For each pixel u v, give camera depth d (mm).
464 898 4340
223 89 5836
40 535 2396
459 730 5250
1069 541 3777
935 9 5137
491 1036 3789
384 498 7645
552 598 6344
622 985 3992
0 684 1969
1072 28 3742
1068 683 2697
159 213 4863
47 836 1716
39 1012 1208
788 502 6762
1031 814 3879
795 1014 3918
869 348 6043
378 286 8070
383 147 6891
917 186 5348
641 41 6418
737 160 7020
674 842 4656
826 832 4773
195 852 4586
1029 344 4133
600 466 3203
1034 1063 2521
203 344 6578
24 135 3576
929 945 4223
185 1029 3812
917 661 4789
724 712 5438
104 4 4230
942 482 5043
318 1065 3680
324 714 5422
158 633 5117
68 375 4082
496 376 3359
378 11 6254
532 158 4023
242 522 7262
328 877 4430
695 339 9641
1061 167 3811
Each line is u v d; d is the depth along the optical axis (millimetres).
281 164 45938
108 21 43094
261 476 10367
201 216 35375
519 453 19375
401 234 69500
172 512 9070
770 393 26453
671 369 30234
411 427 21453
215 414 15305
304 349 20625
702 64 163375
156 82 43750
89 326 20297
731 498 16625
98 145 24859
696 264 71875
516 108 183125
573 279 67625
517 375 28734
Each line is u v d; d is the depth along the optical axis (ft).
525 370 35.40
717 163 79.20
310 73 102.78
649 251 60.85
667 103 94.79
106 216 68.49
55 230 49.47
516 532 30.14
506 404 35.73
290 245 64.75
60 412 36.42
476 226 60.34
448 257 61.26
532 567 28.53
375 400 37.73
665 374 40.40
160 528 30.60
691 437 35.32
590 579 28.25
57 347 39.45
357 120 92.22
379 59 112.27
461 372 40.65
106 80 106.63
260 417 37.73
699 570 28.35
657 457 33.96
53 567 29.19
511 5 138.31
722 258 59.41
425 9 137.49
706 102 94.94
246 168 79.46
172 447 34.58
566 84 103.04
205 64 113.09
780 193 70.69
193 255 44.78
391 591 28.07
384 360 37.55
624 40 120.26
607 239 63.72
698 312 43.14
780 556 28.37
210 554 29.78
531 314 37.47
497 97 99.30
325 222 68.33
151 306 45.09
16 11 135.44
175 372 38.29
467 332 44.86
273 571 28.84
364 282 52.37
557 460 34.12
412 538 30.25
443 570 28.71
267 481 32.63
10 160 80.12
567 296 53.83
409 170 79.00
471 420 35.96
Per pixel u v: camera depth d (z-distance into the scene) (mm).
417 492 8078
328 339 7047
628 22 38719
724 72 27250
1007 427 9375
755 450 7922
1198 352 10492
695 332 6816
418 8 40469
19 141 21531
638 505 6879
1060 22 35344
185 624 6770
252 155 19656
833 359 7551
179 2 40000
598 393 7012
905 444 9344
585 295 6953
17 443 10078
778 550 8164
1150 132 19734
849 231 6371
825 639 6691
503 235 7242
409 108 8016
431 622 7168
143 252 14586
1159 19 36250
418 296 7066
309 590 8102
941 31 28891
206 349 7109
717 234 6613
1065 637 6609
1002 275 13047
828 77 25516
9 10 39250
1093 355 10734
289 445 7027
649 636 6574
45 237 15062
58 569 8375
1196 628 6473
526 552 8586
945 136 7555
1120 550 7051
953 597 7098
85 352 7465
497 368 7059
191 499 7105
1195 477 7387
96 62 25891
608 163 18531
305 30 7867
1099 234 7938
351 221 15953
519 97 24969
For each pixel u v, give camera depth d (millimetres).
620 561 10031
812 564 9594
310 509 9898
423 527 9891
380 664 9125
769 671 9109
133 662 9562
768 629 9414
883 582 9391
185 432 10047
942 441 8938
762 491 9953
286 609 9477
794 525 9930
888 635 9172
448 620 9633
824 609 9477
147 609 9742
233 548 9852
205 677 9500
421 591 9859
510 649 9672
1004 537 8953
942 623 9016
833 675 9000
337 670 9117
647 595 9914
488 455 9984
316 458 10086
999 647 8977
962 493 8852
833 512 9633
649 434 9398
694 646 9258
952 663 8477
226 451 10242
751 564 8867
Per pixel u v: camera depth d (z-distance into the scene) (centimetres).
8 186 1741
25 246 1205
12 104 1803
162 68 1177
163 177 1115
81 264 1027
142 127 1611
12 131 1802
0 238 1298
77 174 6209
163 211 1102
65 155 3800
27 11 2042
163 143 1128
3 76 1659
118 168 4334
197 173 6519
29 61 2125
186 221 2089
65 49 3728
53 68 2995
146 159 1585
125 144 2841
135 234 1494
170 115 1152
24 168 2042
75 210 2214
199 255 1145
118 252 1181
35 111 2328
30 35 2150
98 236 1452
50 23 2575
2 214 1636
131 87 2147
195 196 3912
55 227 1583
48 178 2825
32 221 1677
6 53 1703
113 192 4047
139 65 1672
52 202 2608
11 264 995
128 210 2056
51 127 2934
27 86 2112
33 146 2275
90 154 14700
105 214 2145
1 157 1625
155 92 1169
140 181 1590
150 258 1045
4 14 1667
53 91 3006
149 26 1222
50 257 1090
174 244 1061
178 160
########################################
* _Assignment_: Exact lines only, please: output the listing from the first line to the line with "60 412 36.42", both included.

* _Answer_:
For each pixel u v, give camera depth d (mm).
464 898 4340
223 89 5836
40 535 2396
459 730 5250
1069 541 3777
935 9 5137
491 1036 3789
384 498 7645
552 598 6344
622 985 3992
0 684 1969
1072 28 3742
1068 683 2697
159 213 4863
47 836 1716
39 1012 1208
788 502 6762
1031 814 3879
795 1014 3918
869 348 6043
378 286 8070
383 147 6891
917 186 5348
641 41 6418
737 160 7020
674 842 4656
826 832 4773
195 852 4586
1029 344 4133
600 466 3203
1034 1063 2521
203 344 6578
24 135 3576
929 945 4223
185 1029 3812
917 661 4789
724 712 5438
104 4 4230
942 482 5043
318 1065 3680
324 714 5422
158 633 5117
68 375 4082
496 376 3359
378 11 6254
532 158 4023
242 522 7262
328 877 4430
695 339 9641
1061 167 3811
Each line is u v d; d is the depth along the optical axis (millimetres).
281 164 45938
108 21 43094
261 476 10367
201 216 35375
519 453 19375
401 234 69500
172 512 9070
770 393 26453
671 369 30234
411 427 21453
215 414 15305
304 349 20625
702 64 163375
156 82 43750
89 326 20297
731 498 16625
98 145 24859
696 264 71875
516 108 183125
573 279 67625
517 375 28734
Each line is u v d; d is the depth along the optical axis (ft).
525 370 35.40
717 163 79.20
310 73 102.78
649 251 60.85
667 103 94.79
106 216 68.49
55 230 49.47
516 532 30.14
506 404 35.73
290 245 64.75
60 412 36.42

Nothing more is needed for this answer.